Expenses you can’t claim
If you’re working from home you can’t claim a deduction for general household items such as coffee, tea or milk, or the cost of any items provided or paid for by your employer such as a laptop or a phone.
What about occupancy expenses?
As an employee working from home, you generally can’t claim deductions for occupancy expenses, which include mortgage interest, rent, council and water rates, land taxes and house insurance premiums. However, if you can show that your employer doesn’t provide you with an alternative place to work from, or you work in an area of your home used solely for work purposes, you may be entitled to claim occupancy expenses. Visit the ATO website or speak to your tax accountant for more details.
How to calculate your deduction
To calculate your deduction, first select the method that best suits your circumstances from the three available:
- Shortcut method an all-inclusive rate per work hour (only available for FY 2022)
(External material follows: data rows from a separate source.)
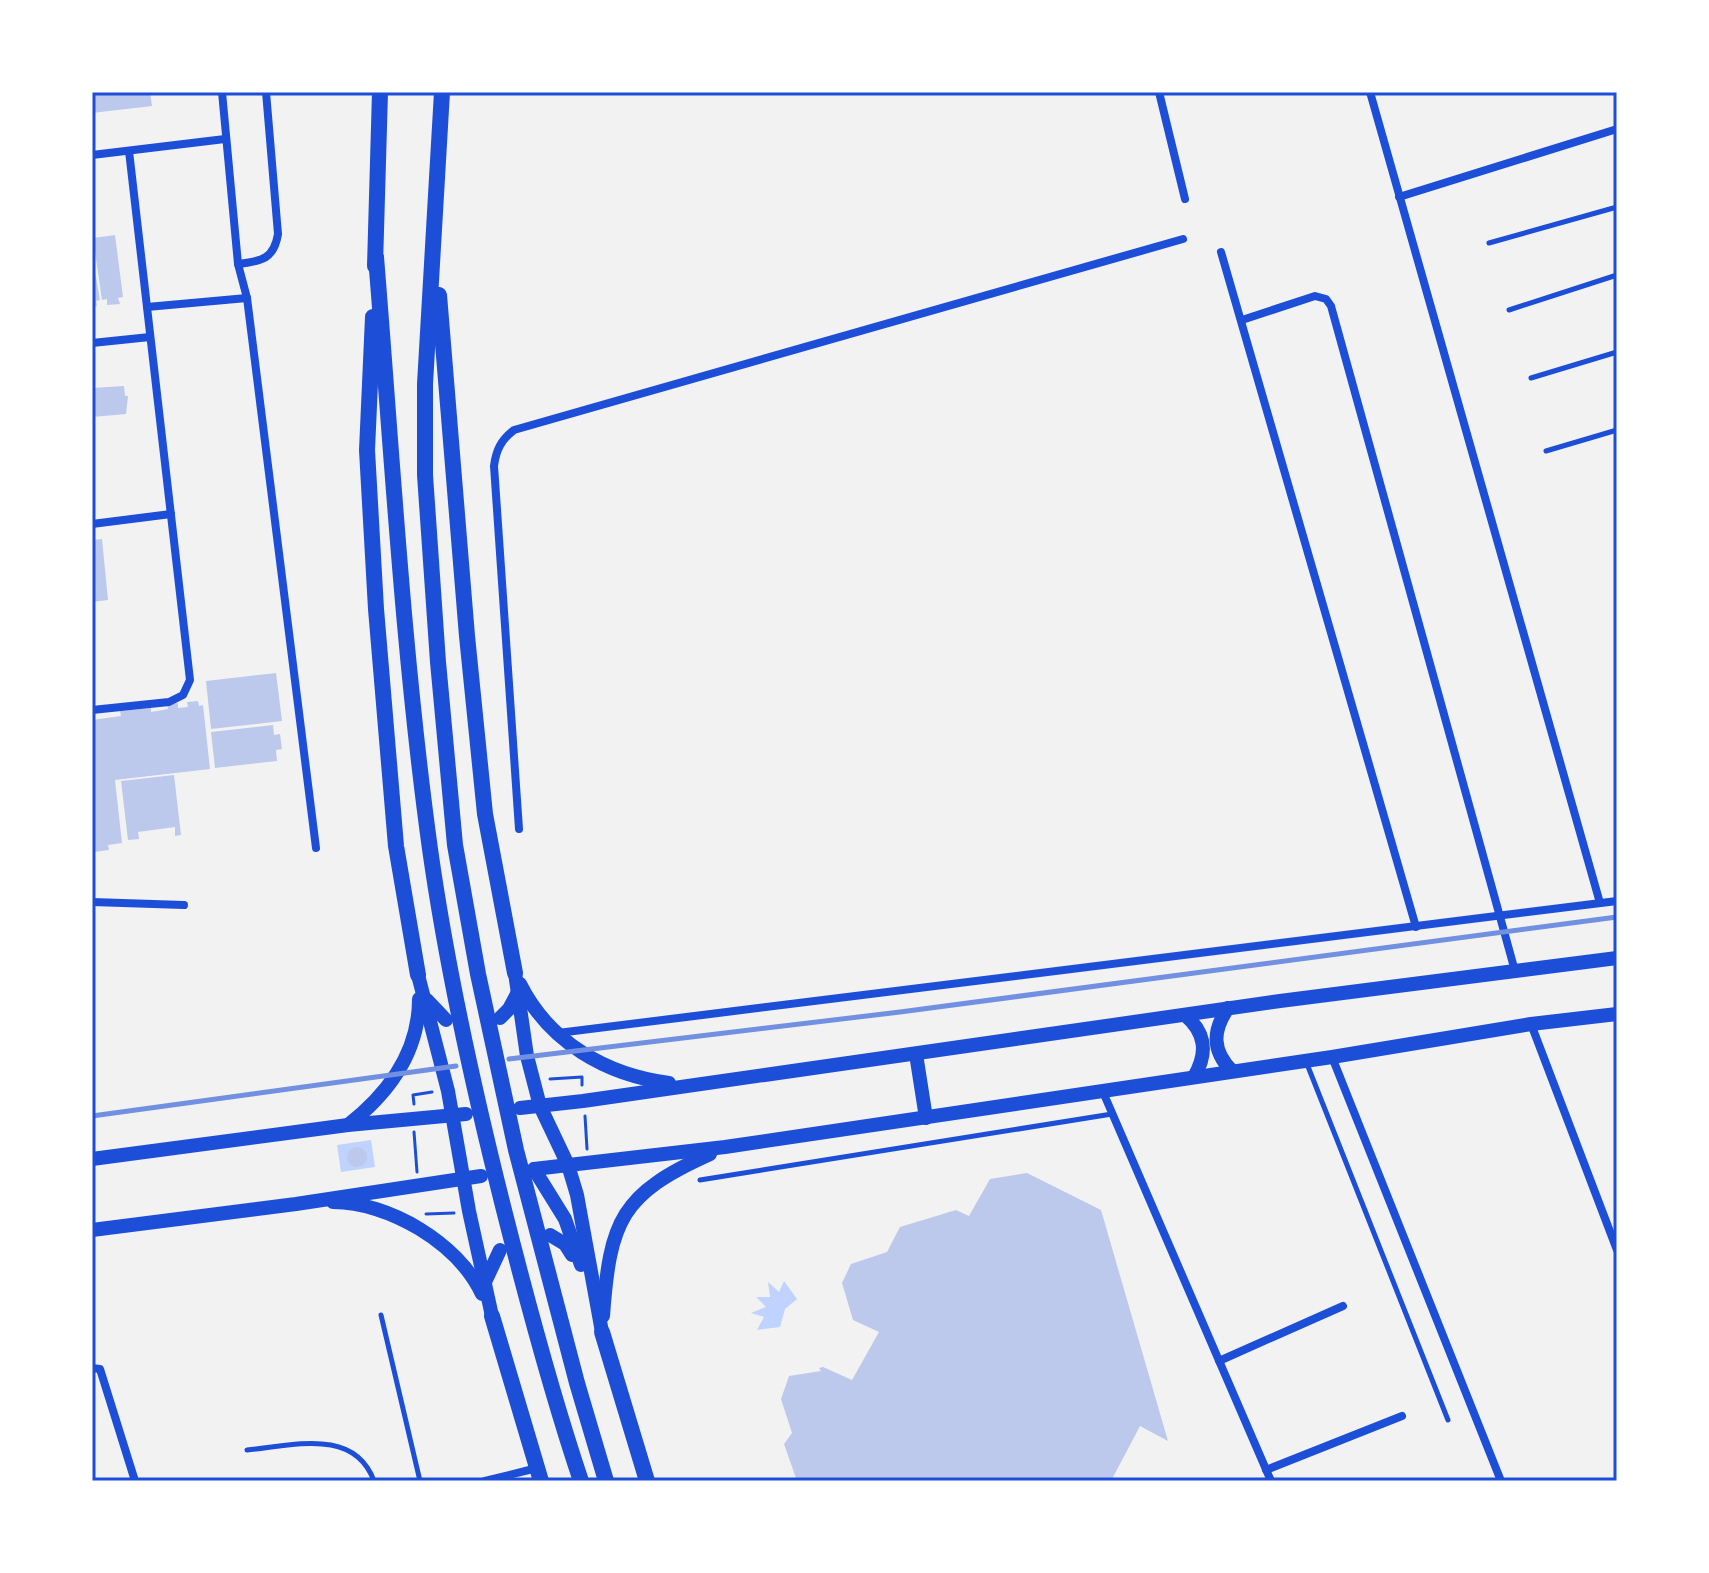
<svg xmlns="http://www.w3.org/2000/svg" width="1709" height="1573" viewBox="0 0 1709 1573" font-family="'Asap Condensed',sans-serif">
  <style>
    .water { fill: #bfd3fe }
    .building { fill: #bdc9ec }
    .lines { fill: none; stroke-linecap: round; stroke-linejoin: round }
    .path { stroke: #1d4ed8; stroke-width: 3 }
    .service { stroke: #1d4ed8; stroke-width: 5 }
    .minor { stroke: #1d4ed8; stroke-width: 8 }
    .secondary { stroke: #1d4ed8; stroke-width: 14 }
    .trunk { stroke: #1d4ed8; stroke-width: 16 }
    .rail { stroke: #7290e2; stroke-width: 5 }
    .neatline { fill: none; stroke: #1d4ed8; stroke-width: 3 }
  </style>
  <rect width="100%" height="100%" fill="#f2f2f2"/>
  <g class="water">
    <polygon points="371,1140 375,1167 341,1172 337,1145"/>
    <polygon points="784,1281 797,1299 785,1309 780,1327 757,1330 764,1317 751,1313 766,1307 756,1297 770,1297 768,1282 779,1292"/>
  </g>
  <g class="building">
    <polygon points="92,92 150,92 152,106 92,113"/>
    <polygon points="115,235 123,297 118,298 120,304 107,305 107,299 102,300 93,238"/>
    <polygon points="92,254 100,300 96,301 97,306 92,307"/>
    <polygon points="124,386 125,396 128,396 126,414 92,417 92,388"/>
    <polygon points="102,539 108,600 92,602 92,540"/>
    <polygon points="276,673 282,721 211,729 206,681"/>
    <polygon points="198,701 199,706 203,705 210,769 115,780 122,843 108,845 109,850 94,852 92,720 121,716 120,711 151,708 151,712 163,710 168,709 167,704 178,703 178,708 188,707 187,702"/>
    <polygon points="273,725 274,735 280,734 282,749 276,750 277,761 215,768 211,732"/>
    <polygon points="174,775 181,835 175,836 175,827 138,832 139,839 128,840 121,781"/>
    <circle cx="357" cy="1157" r="10"/>
    <polygon points="1027,1173 1101,1210 1168,1441 1140,1426 1111,1481 797,1481 784,1444 792,1433 781,1399 789,1376 821,1371 819,1368 823,1367 852,1380 879,1332 853,1320 842,1283 851,1264 887,1252 900,1227 956,1210 969,1216 990,1179"/>
  </g>
  <g class="lines">
    <g class="path">
      <polyline points="550,1079 582,1077 582,1085"/>
      <polyline points="414,1104 413,1095 432,1092"/>
      <polyline points="585,1116 587,1149"/>
      <polyline points="414,1132 417,1172"/>
      <polyline points="426,1214 454,1213"/>
    </g>
    <g class="service">
      <polyline points="1489,243 1617,207"/>
      <polyline points="1509,310 1617,275"/>
      <polyline points="1531,378 1617,352"/>
      <polyline points="1546,451 1617,430"/>
      <polyline points="1307,1064 1448,1420"/>
      <polyline points="700,1180 1112,1114"/>
      <polyline points="381,1315 420,1481"/>
      <path d="M247 1450C292 1446 354 1427 374 1481"/>
    </g>
    <g class="minor">
      <polyline points="222,92 238,264 247,298 316,848"/>
      <polyline points="1159,92 1185,199"/>
      <polyline points="1370,92 1600,903"/>
      <polyline points="92,155 225,139"/>
      <polyline points="1399,197 1617,129"/>
      <polyline points="1221,252 1416,927"/>
      <path d="M238 264C262 261 274 259 278 234L266 92"/>
      <polyline points="147,307 247,298"/>
      <polyline points="1242,320 1315,296 1326,299 1331,306 1515,971"/>
      <polyline points="92,343 150,337"/>
      <polyline points="92,524 171,514"/>
      <polyline points="92,710 169,702 183,695 190,680 129,151"/>
      <path d="M519 829 494 466C496 450 501 440 514 430L1183 239"/>
      <polyline points="92,902 184,905"/>
      <polyline points="1531,1024 1617,1250"/>
      <polyline points="558,1033 1617,901"/>
      <polyline points="1332,1057 1501,1481"/>
      <polyline points="1103,1092 1271,1481"/>
      <polyline points="1219,1361 1343,1306"/>
      <polyline points="92,1368 100,1369 135,1481"/>
      <polyline points="1266,1470 1402,1416"/>
      <polyline points="485,1481 537,1468"/>
    </g>
    <g class="secondary">
      <polyline points="515,973 527,1056 540,1106 568,1165 577,1195 602,1332"/>
      <polyline points="418,975 448,1091 469,1211 492,1316"/>
      <path d="M520 984C549 1042 606 1075 669 1083"/>
      <polyline points="427,1000 446,1020"/>
      <path d="M1228 1008C1212 1031 1212 1051 1232 1071"/>
      <path d="M1185 1015C1206 1033 1208 1053 1194 1077"/>
      <polyline points="500,1018 509,1009 518,992"/>
      <polyline points="916,1054 926,1118"/>
      <polyline points="520,1108 583,1101 1280,1001 1617,958"/>
      <path d="M348 1125C389 1093 419 1053 419 999"/>
      <polyline points="92,1159 348,1125 466,1114"/>
      <polyline points="534,1169 725,1147 1332,1057 1531,1024 1617,1014"/>
      <polyline points="534,1169 565,1219 581,1265"/>
      <path d="M333 1202C389 1202 458 1243 482 1294"/>
      <polyline points="92,1230 296,1204 481,1176"/>
      <polyline points="550,1235 565,1244 572,1255"/>
      <polyline points="485,1282 500,1250"/>
      <path d="M603 1316C610 1220 621 1194 710 1154"/>
    </g>
    <g class="trunk">
      <polyline points="442,92 425,384 425,475 438,662 455,845 478,974 516,1150 577,1383 606,1481"/>
      <path d="M376 257C392 454 403 653 430 849 447 970 474 1091 504 1210 527 1301 551 1392 581 1481"/>
      <polyline points="375,266 380,92"/>
      <polyline points="439,295 467,636 485,814 515,973"/>
      <polyline points="373,317 367,450 376,609 396,846 418,975"/>
      <polyline points="492,1316 541,1481"/>
      <polyline points="602,1332 647,1481"/>
    </g>
    <g class="rail">
      <polyline points="509,1059 900,1012 1617,917"/>
      <polyline points="92,1116 456,1066"/>
    </g>
  </g>
  <rect width="1709" height="1573" fill="none" stroke="#ffffff" stroke-width="188"/>
  <rect x="94" y="94" width="1521" height="1385" class="neatline"/>
</svg>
- Fixed rate method an amount per work hour for additional running expenses plus expenses not covered by the fixed rate
- Actual cost method the actual expenses you incur as a result of working from home.
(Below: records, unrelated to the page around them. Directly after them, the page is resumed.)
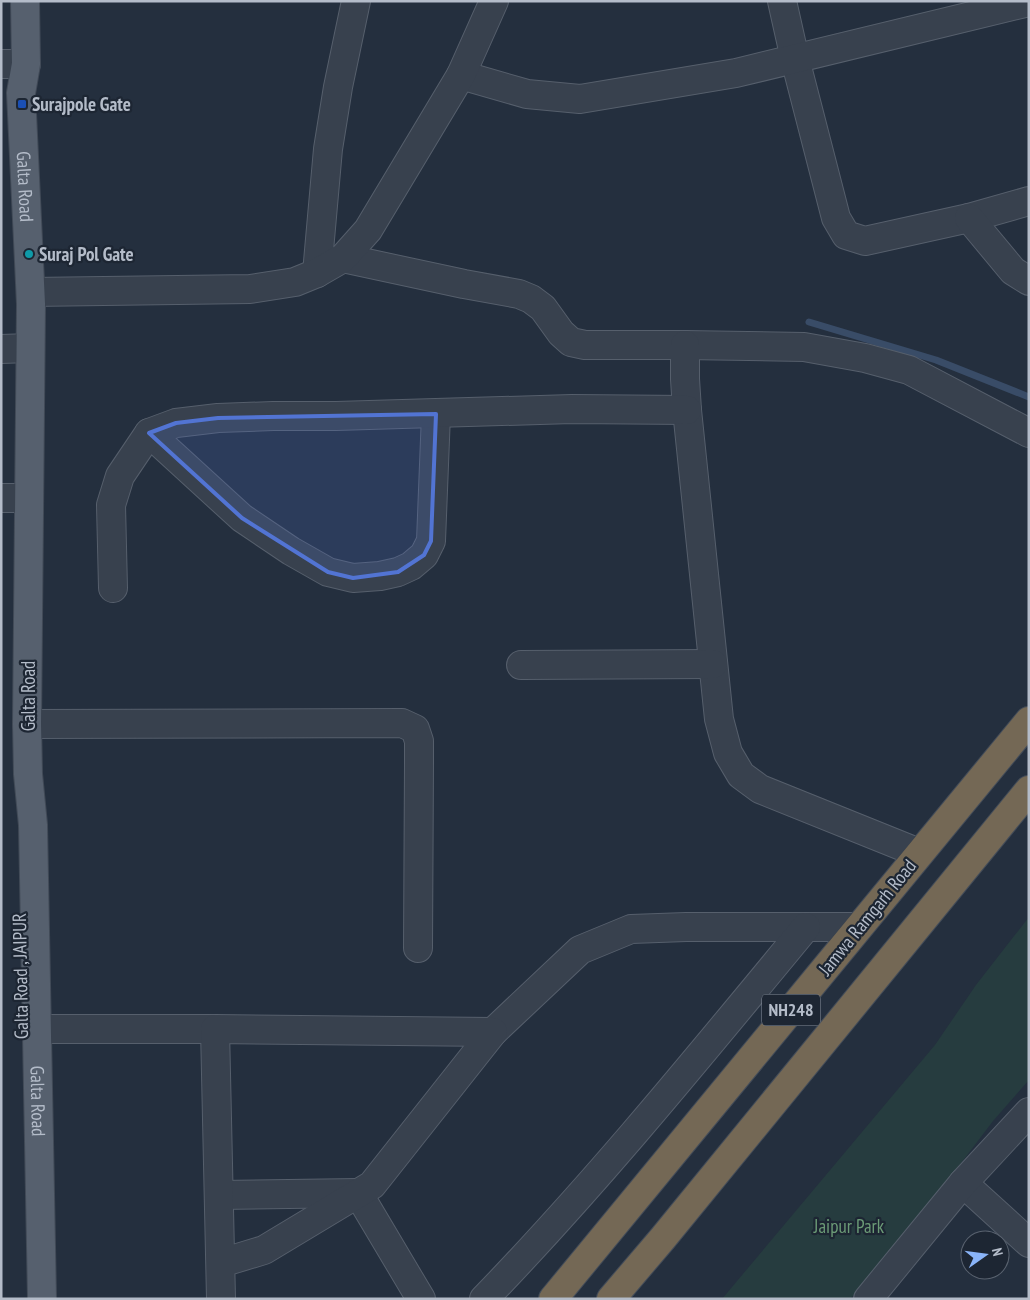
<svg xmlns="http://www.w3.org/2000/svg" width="1030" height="1300" font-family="'PT Sans Narrow',sans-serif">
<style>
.green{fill:#263c3f}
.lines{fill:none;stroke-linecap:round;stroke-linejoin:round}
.stream{stroke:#394c67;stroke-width:7}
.minor-casing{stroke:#565f6c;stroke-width:30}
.major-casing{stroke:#414a57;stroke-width:30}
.highway-casing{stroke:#434c59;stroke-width:30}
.minor{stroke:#38414e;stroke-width:28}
.major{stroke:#56606e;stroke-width:28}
.highway{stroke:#746855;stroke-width:28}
.marked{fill:#5274d3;fill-opacity:0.2;stroke:#5274d3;stroke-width:4;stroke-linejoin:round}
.transit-dot{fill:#1a4fb4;stroke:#1d2633;stroke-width:2}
.culture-dot{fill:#0f9aa8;stroke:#1d2633;stroke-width:2}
.labels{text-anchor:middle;stroke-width:4.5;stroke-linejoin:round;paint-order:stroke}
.shield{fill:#1d2633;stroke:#878f9c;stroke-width:1}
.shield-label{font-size:18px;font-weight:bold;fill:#b4bcc9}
.poi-label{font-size:19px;font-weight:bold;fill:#b4bcc9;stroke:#1d2633;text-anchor:start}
.street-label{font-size:19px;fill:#b4bcc9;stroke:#1d2633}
.park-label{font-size:19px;fill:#6b9a76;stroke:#1d2633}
</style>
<rect width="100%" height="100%" fill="#242f3e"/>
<path class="green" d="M1029 917V1080L993 1121 889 1258 850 1299H722L935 1045 976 985Z"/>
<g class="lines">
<path class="stream" d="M809 322 936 360 1029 397"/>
<defs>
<g id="minor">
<path d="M782 1 795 59 836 218 846 235 865 241 969 218 1029 201"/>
<path d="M1 64H26"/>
<path d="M461 75 527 94 580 99 736 73 1029 2"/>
<path d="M969 218 1013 271 1029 281"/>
<path d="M343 258 464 284 519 294 531 299 543 308 561 333 571 342 585 345H685L804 347 865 358 909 370 1029 433"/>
<path d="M317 273 328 149 338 87 356 1"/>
<path d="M31 292 250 289 295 282 317 273 343 258 368 230 461 75 494 1"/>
<path d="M685 345V379L687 410 719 719 728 753 741 775 760 789 919 853"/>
<path d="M1 349 30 348"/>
<path d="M149 433 242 518 291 551 328 572 353 578 380 576 398 572 411 566 424 555 431 541 436 414"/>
<path d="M1 498H29"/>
<path d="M113 588 111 505 120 476 149 433 176 423 218 418 273 416H336L572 409 687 410"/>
<path d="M521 665 713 664"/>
<path d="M27 724 402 723 415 729 419 741V763L418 948"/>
<path d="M37 1029H215"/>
<path d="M493 1032 580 950 631 929 686 927H858"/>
<path d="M963 1183 1029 1243"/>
<path d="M219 1195 358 1193 421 1299"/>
<path d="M221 1263 264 1250 372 1185 493 1032 215 1029 221 1299"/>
<path d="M484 1299C598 1181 701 1054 806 927"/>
<path d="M868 1299 963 1183 1029 1112"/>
</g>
<g id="major">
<path id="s1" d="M25 1 26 64 21 93 31 304 27 724 28 774 33 825 42 1299"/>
</g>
<g id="highway">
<path d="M553 1299 1029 721"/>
<path d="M611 1299 663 1238 1029 790"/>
</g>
</defs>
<use href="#minor" class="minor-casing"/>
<use href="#major" class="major-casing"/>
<use href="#highway" class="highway-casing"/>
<use href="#minor" class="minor"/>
<use href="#major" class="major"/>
<use href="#highway" class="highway"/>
</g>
<path class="marked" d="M436 414 431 541 424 555 398 572 353 578 328 572 242 518 149 433 176 423 218 418Z"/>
<rect class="transit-dot" x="17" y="99" width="10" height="10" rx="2.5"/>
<circle class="culture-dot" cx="29" cy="254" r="5"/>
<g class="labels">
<rect class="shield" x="762" y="994.5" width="58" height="31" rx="4"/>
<g class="shield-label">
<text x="791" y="1016">NH248</text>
</g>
<g class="poi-label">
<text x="32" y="111">Surajpole Gate</text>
<text x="39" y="261">Suraj Pol Gate</text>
</g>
<g class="street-label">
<text dy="7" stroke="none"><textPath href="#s1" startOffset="186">Galta Road</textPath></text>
<text transform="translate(28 696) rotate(-90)" y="7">Galta Road</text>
<text transform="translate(867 917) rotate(-51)" y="7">Jamwa Ramgarh Road</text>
<text transform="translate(20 976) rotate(-91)" y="7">Galta Road , JAIPUR</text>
<text dy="7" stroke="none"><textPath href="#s1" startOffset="1101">Galta Road</textPath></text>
</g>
<g class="park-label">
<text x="849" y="1233">Jaipur Park</text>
</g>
</g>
<rect width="1030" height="1300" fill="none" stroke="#b4bcc9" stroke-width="5"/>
<g transform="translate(985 1255) rotate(76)"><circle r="24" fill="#1d2633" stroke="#59626f"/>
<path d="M0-4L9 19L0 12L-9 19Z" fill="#8ab4f8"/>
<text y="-8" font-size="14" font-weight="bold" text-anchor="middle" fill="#b4bcc9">N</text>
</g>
</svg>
Speak to your accountant or use the ATO’s Home office expenses calculator to work out your deduction.
Deductions for a home-based business
If you run your own business from home, you may be able to claim tax deductions for your occupancy costs including mortgage interest or rent, council rates, land taxes and home insurance premiums; running costs such as electricity, phone, cleaning and decline in value of equipment (depreciation); and travel via car for business purposes. Speak to your accountant or visit the ATO website for more details.
Deductions when renting out part of your home
If you have the space, renting out an unused area of your home, such as a spare room, can be a great way to earn additional income. In this case, the ATO treats the rented space like an investment property, meaning you can potentially claim the same tax deductions, but also that any payments you receive must be declared as rental income in your tax return.
You can only claim expenses related to the area you rent out, and only for the duration it is rented for. Common expenses you can claim a portion of as deductions include Council rates, mortgage interest, home insurance, electricity, gas, cleaning and maintenance costs.
If you are an owner occupier, bear in mind that when you sell your home you may not be entitled to the full main residence exemption from capital gains tax (CGT), and may have to pay CGT on part of any capital gain made. Speak to your accountant or visit the ATO website for more details.
Finally, keep records & submit on time
Whatever situation you fall into or types of deductions you are eligible to claim, it is vital to keep records of all expenses incurred in either paper or electronic format. It’s also a good idea to keep all your records and receipts in one place throughout the year so you can put your hand on them when tax time rolls around.
Lastly, if you’re preparing your own tax return don’t forget to lodge it before 31st October, while if you’ve employed a tax agent they can still lodge a return on your behalf after this date.